C’est donc aller manifestement contre l’expérience que de supposer, comme font nos adversaires, qu’un homme dans un état d’indifférence parfaite puisse faire un choix. L’expérience prouve au contraire que l’homme est toujours déterminé par quelque chose, quelque volonté qu’il ait ou quelque choix qu’il fasse.

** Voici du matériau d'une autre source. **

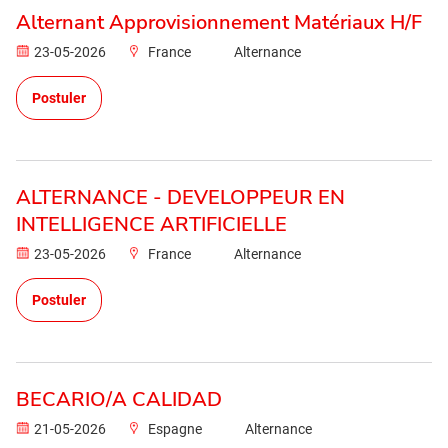
Alternant Approvisionnement Matériaux H/F
23-05-2026
France
Alternance
Postuler
ALTERNANCE - DEVELOPPEUR EN
INTELLIGENCE ARTIFICIELLE
23-05-2026
France
Alternance
Postuler
BECARIO/A CALIDAD
21-05-2026
Espagne
Alternance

Du pouvoir de faire ce qu’on veut.

Jettons maintenant les yeux sur les actions de l’homme résultantes de sa volonté ou du choix par lui fait : voyons si ces actions sont libres. Consultons pour cela l’expérience, & nous reconnoîtrons sans peine que, nécessaires dans leur principe, elles ne le sont pas moins considérées en elles-mêmes. Soit que notre volonté nous porte à réfléchir ou à delibérer sur quelque chose, soit à lire, par exemple, à nous promener ou à courir, nous nous sentons nécessités à faire ces actions, à moins que quelque obstacle étranger, comme une apoplexie ou quelque autre accident ne nous en empêche. Dans le cas même de ces accidens, nous sommes aussi nécessités à abandonner ou à interrompre une action que nous l’aurions été à l’entreprendre ou à l’exécuter conformément aux dispositions de notre volonté, si nous n’en avions pas été détournés par cet empêchement extérieur. Quand il nous arrive de changer de volonté après avoir commencé une action, cela vient de ce que nous sommes nécessairement déterminés à interrompre cette action, & à faire[1] un nouveau choix.

Aristote pensoit à-peu-près de même sur ce sujet. Comme dans les matières de spéculation, dit-il, nous acquiesçons nécessairement aux inductions & aux conséquences tirées des prémisses, de même s’il nous arrive de faire l’application de ces raisonnemens à la pratique, nous y conformons nécessairement nos démarches, nos actions. Par exemple, un homme qui de ces prémisses, toute chose saine est bonne à manger, or cette chose est saine, en inféreroit, donc elle est bonne à manger, seroit nécessité à manger de cette chose saine, à moins que quelque obstacle ne s’y opposât. »[2]

Veut-on une nouvelle preuve tirée de l’expérience en faveur de la nécessité, qu’on se donne la peine de comparer les actions des êtres sensibles

  1. « Il est évident qu’un poids de cinq livres emporté par un poids de six, est emporté aussi nécessairement que par un poids de mille livres, quoiqu’il le soit avec moins de rapidité ; ainsi ceux qui ont l’esprit sain, étant déterminés par une disposition du cerveau, qui est un peu plus forte que la disposition contraire, sont déterminés aussi nécessairement que ceux qui sont entraînés par une disposition qui n’a été ébranlée d’aucune autre : mais l’impétuosité est bien moindre dans les uns que dans les autres, & il paroît qu’on a pris l’impétuosité pour la nécessité, & la douceur du mouvement pour la liberté. On a bien pu par le sentiment intérieur juger de l’impétuosité ou de la douceur du mouvement  : mais on ne peut que par la raison juger de la nécessité ou de la liberté ». Ibid.
  2. Ethica, lib. 7. cap. 5. Oper. édit. Paris vol. 2. page 88.